Absolute Labs, qui a levé 8 millions de dollars l’an dernier, est l'un de ces acteurs. En partenariat avec XMTP, Chainalysis, Google ou encore Crypto.com, la start-up revisite les techniques éprouvées de la gestion de la relation client qui ont contribué au succès du Web2. 

Mais cette révolution du marketing digital qui unifie la donnée Web2 et Web3, bien que prometteuse pour de nombreux agents économiques, soulève des préoccupations majeures quant à la vie privée des utilisateurs de la toile qui naviguent dans un Web2.5 défini comme le meilleur des deux internets. 

Les promesses du Web3 

Le Web3, souvent présenté comme la prochaine évolution d'internet, offre une alternative intéressante au Web2, où les données sont principalement centralisées et contrôlées par les Gafam. Grâce à l'utilisation de la technologie blockchain, faite entre autres de décentralisation1, de tokenisation2 et de pseudonymisation3, le Web3 promet aux utilisateurs de reprendre le contrôle de leur vie numérique

Ses bénéfices incluent la pleine propriété des données, l’autocontrôle, des interactions sans intermédiaire, une économie de la récompense renouvelée et repensée à l’ère des jetons numériques. Le Web3 promet également une transparence, une traçabilité et une résistance à la censure accrues.

Données fournies
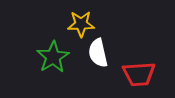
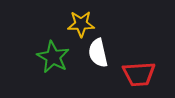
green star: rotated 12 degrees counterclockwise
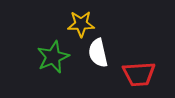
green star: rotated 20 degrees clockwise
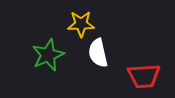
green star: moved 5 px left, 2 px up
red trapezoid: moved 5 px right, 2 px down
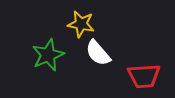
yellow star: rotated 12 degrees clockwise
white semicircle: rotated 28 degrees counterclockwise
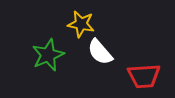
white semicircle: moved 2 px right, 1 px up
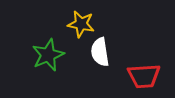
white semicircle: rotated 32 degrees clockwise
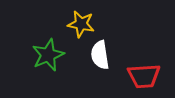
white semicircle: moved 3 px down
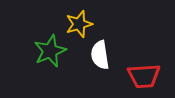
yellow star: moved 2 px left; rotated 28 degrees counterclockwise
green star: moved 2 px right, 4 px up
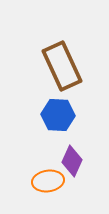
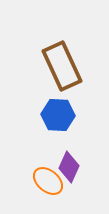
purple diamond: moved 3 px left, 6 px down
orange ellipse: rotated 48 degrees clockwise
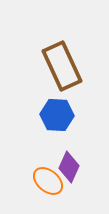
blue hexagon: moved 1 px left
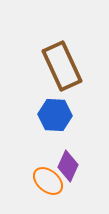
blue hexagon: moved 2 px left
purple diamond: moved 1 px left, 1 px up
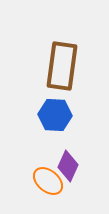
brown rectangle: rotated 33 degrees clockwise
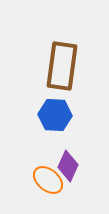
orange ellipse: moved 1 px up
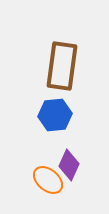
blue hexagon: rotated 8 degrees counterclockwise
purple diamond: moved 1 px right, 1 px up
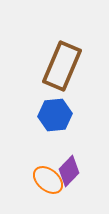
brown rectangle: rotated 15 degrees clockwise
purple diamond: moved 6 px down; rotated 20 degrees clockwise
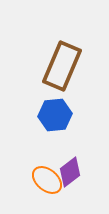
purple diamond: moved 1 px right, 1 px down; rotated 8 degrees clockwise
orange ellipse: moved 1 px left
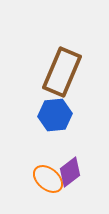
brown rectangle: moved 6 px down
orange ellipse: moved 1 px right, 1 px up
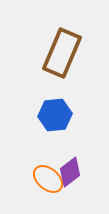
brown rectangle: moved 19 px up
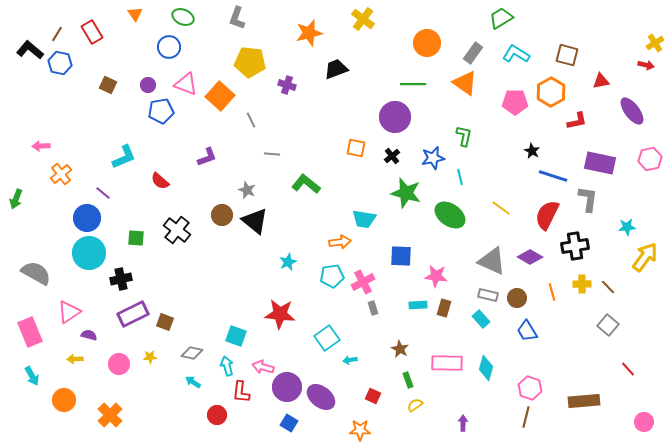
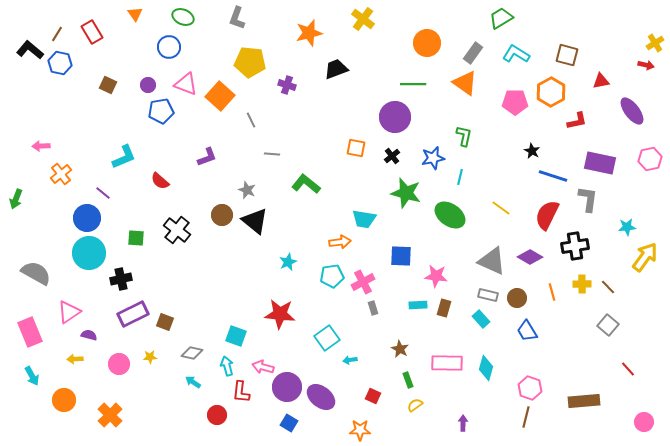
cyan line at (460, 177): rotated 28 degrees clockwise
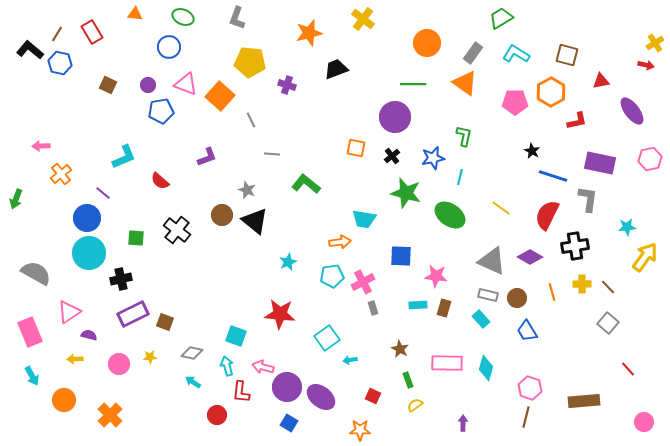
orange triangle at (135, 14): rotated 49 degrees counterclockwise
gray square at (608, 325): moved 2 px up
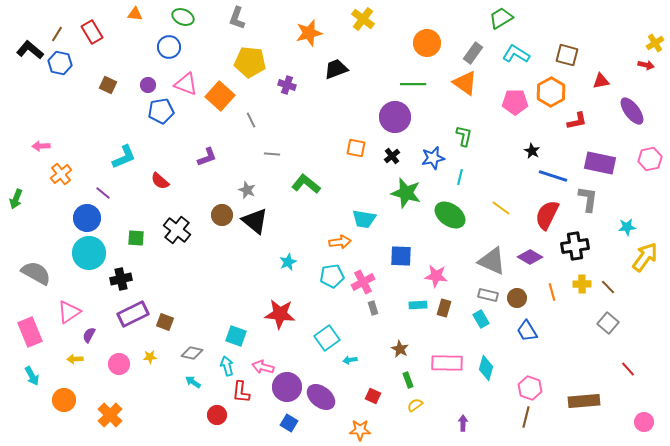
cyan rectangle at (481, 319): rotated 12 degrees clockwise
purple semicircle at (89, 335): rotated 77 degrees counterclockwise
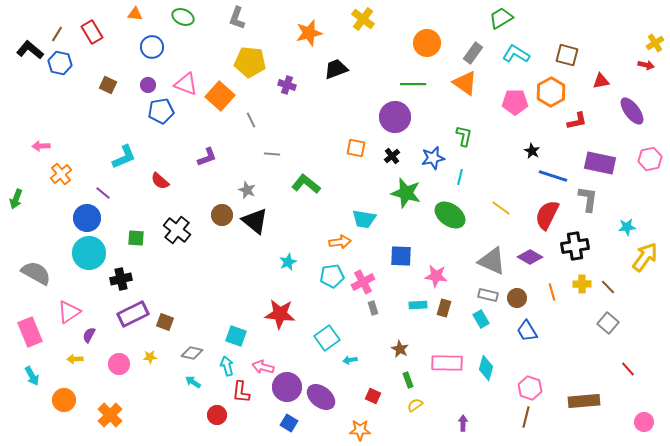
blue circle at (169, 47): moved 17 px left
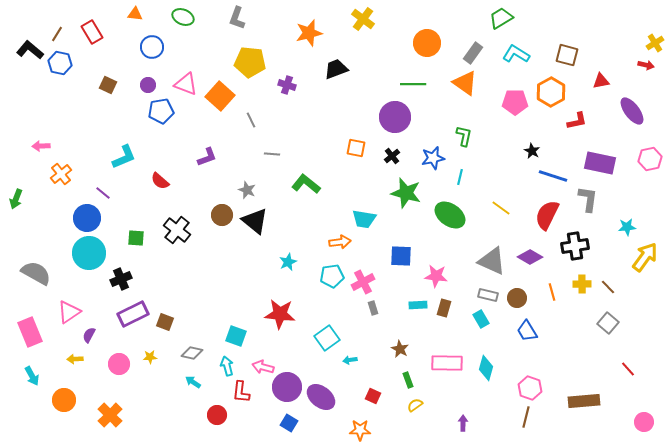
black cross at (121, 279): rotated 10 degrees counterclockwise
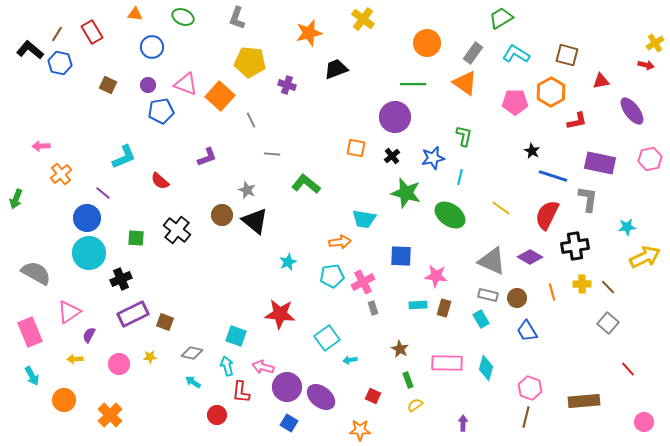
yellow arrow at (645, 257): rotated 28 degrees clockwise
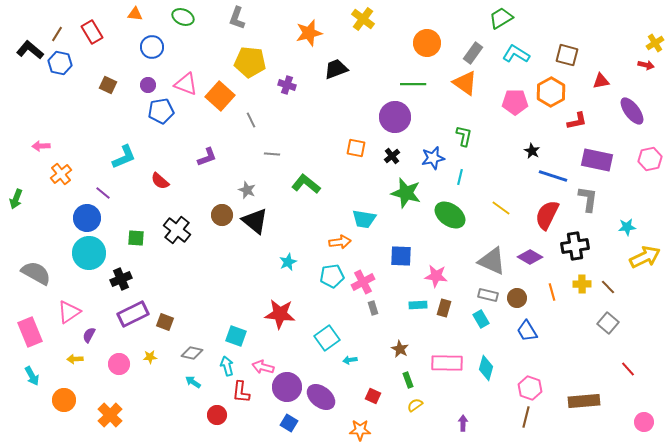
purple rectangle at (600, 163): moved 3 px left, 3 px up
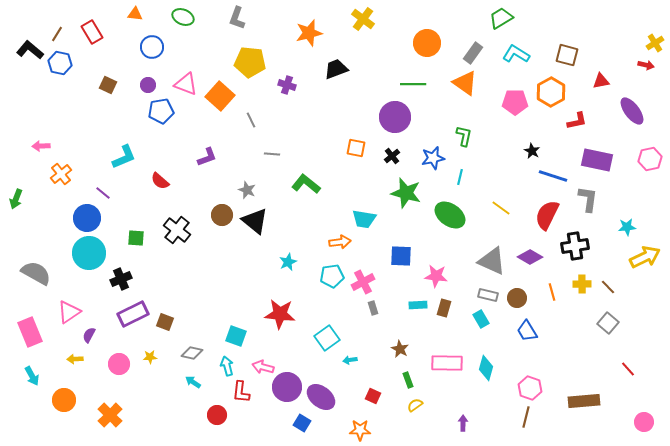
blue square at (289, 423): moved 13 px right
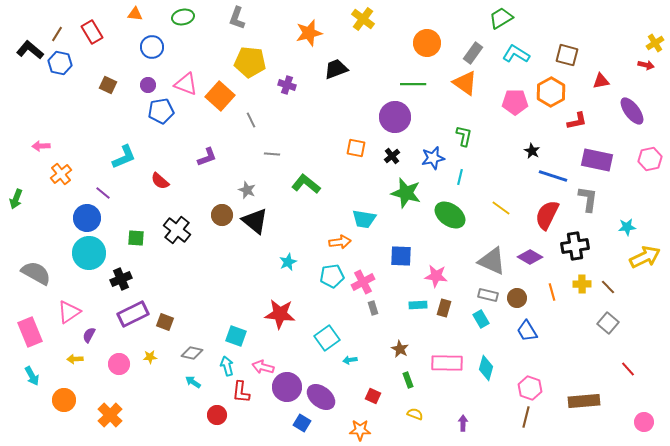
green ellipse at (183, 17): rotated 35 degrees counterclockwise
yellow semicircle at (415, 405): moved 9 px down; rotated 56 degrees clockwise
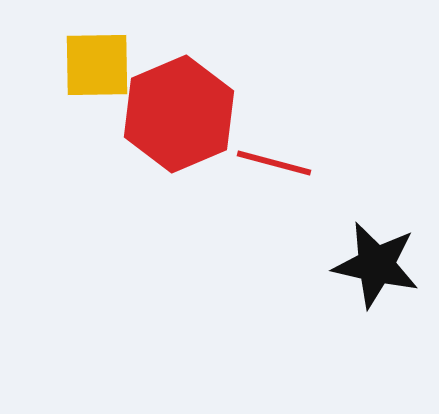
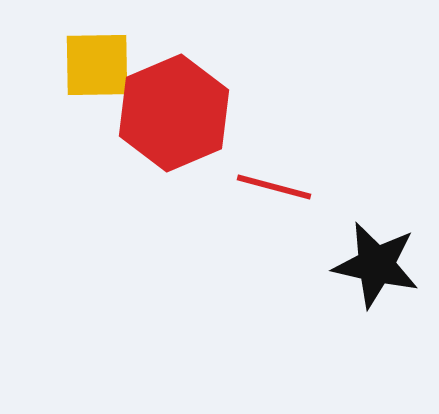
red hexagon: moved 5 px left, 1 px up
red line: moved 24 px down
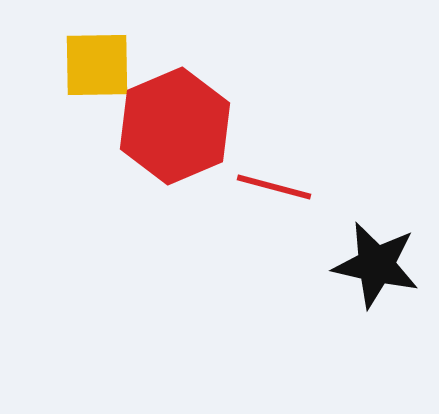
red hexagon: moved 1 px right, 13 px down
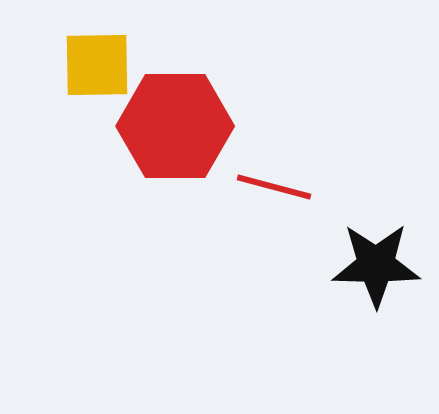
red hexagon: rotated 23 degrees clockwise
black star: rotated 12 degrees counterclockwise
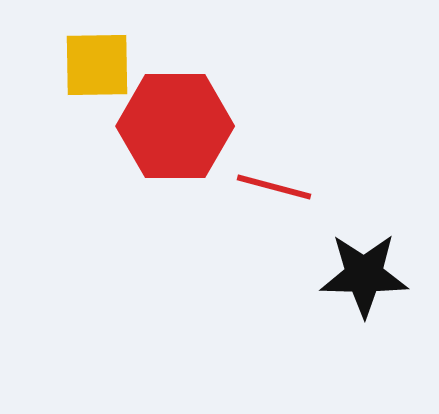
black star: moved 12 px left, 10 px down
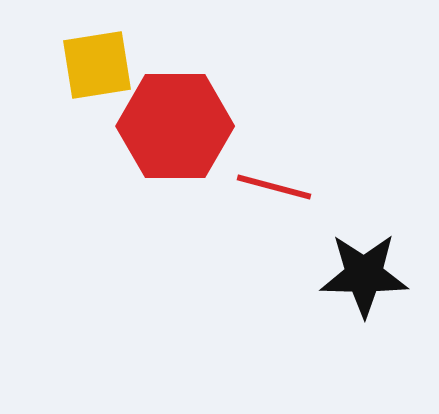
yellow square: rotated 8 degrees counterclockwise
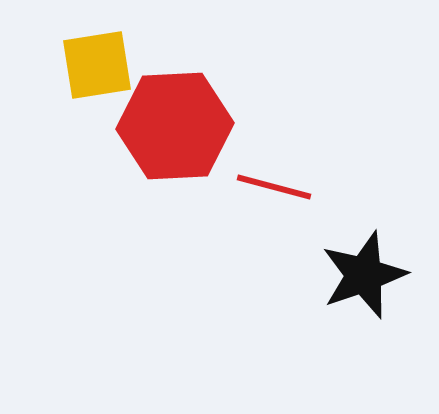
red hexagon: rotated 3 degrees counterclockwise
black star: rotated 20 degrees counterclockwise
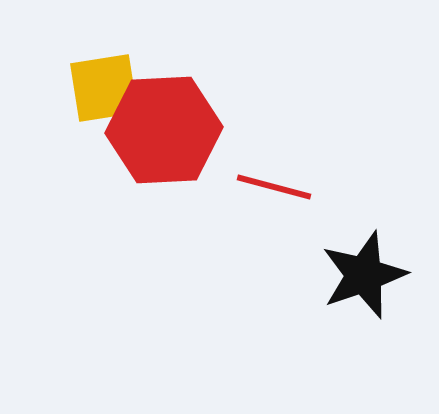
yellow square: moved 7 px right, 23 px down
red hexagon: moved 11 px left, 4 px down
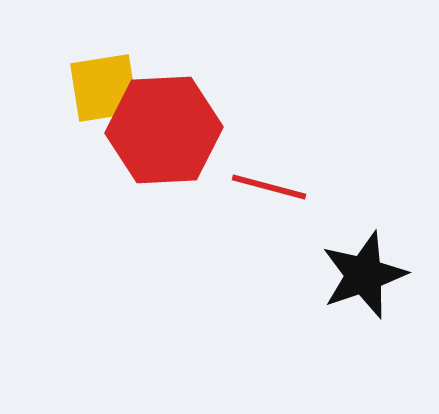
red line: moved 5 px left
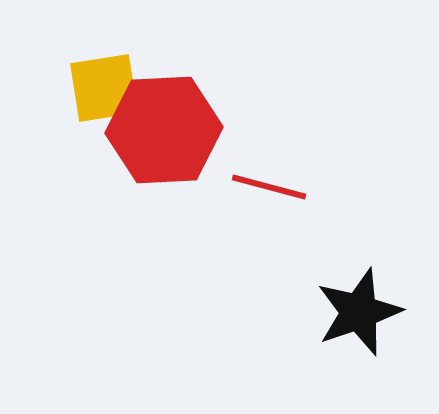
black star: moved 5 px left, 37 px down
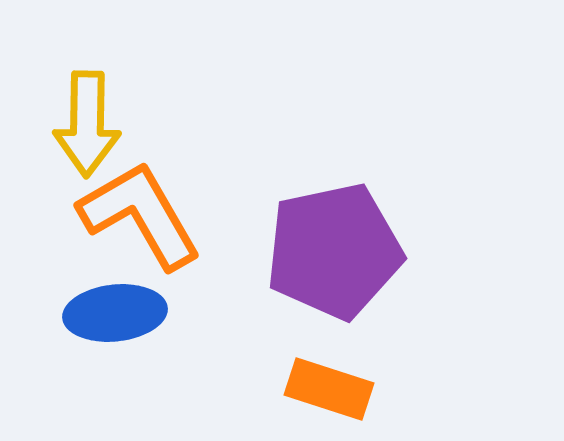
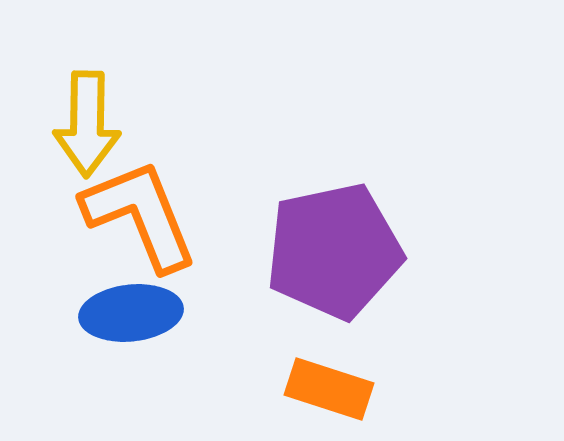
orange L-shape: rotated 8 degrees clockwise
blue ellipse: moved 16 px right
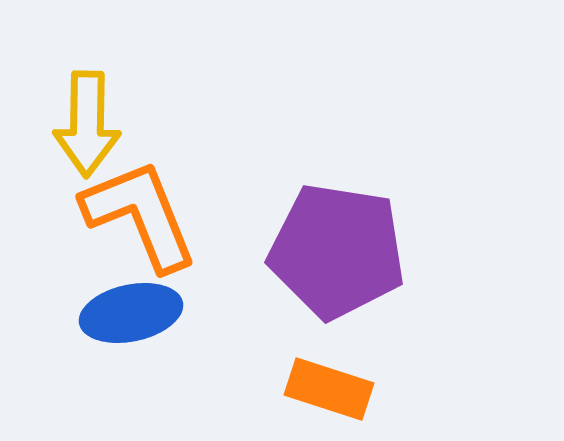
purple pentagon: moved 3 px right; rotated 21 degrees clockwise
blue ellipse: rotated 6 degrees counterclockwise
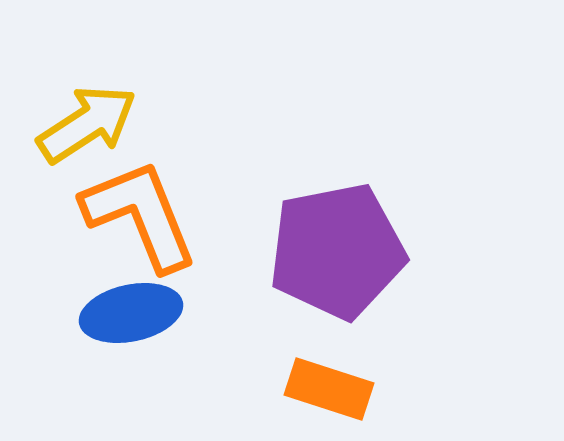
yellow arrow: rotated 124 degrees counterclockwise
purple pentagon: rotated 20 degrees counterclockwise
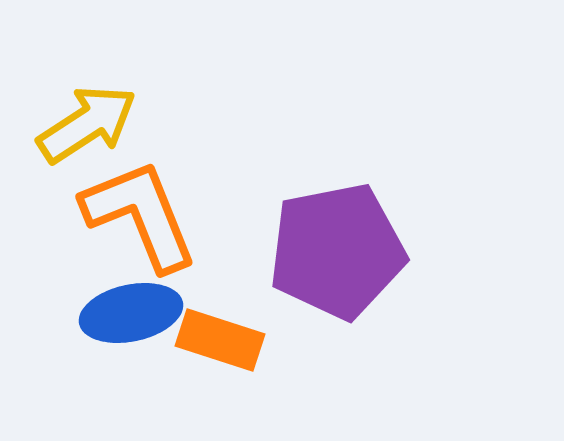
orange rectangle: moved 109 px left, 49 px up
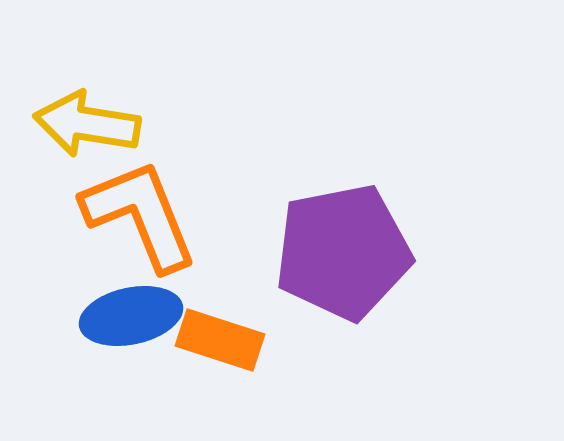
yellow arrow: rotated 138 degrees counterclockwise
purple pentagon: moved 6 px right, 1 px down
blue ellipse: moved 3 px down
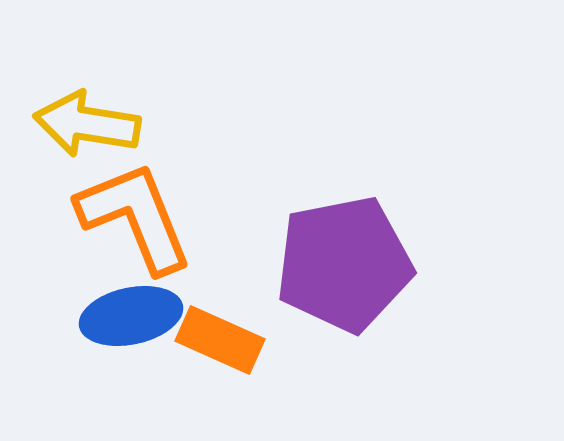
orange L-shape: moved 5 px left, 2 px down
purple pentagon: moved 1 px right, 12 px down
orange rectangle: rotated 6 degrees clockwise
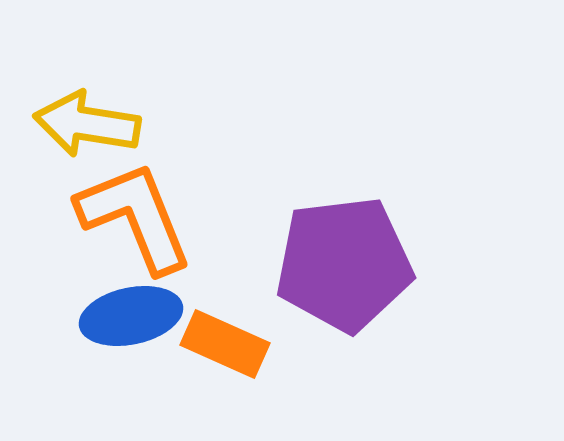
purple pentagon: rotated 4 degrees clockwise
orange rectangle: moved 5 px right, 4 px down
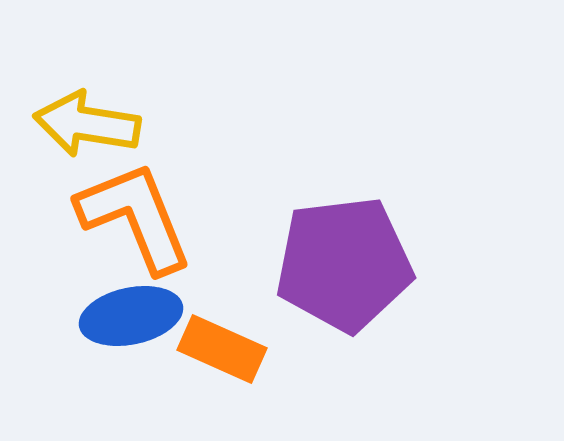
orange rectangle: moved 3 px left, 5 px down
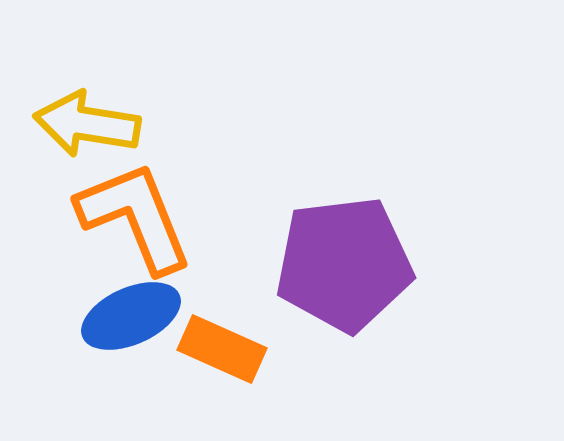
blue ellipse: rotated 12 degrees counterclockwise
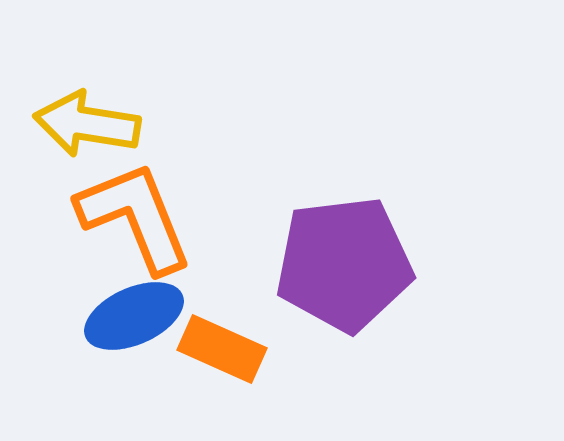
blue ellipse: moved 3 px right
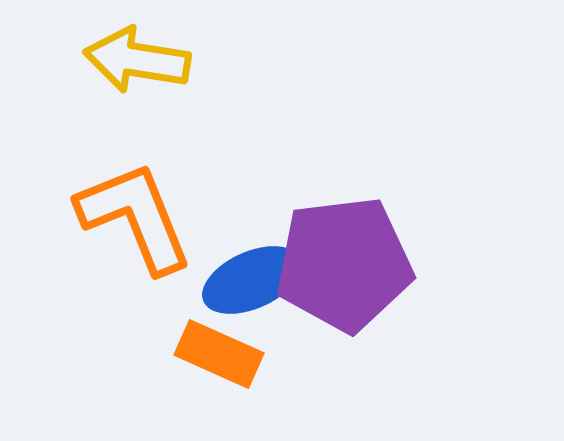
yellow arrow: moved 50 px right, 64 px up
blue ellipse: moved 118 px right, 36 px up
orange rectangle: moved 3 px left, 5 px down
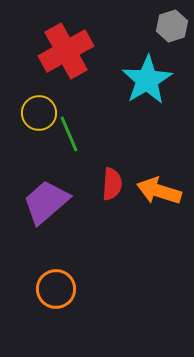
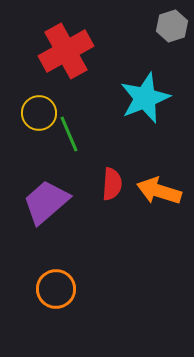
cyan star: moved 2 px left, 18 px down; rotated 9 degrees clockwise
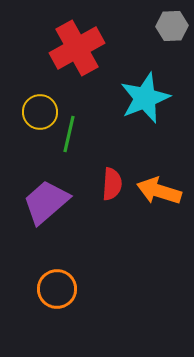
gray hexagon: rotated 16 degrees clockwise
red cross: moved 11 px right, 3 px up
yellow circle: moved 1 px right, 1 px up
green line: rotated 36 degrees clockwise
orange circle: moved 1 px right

Consignes
1. Dans le texte sur le Web3, relevez tous les partenaires de la start-up Absolute Labs.
2. Poursuivez, s'il vous plaît, le texte sur le Web3 en reprenant juste après sa dernière phrase.

Corrigés
1. XMTP, Chainalysis, Google, Crypto.com

2.
Ces perspectives extraordinaires pourraient potentiellement changer la façon dont les consommateurs interagissent avec les services en ligne, les libérant de l’emprise des géants du Web qui ont fait de leurs données personnelles et de leurs comportements de consommation l'or noir du 21e siècle. 

Face à l’appât du gain, un Web3 paradoxal 

Bien que l'autoconservation des actifs numériques et la pseudonymisation des échanges soient au cœur de la révolution Web3, ces principes sont mis à rude épreuve par un écosystème en quête d’adoption, de croissance, de nouvelles sources de revenus et de rentabilité.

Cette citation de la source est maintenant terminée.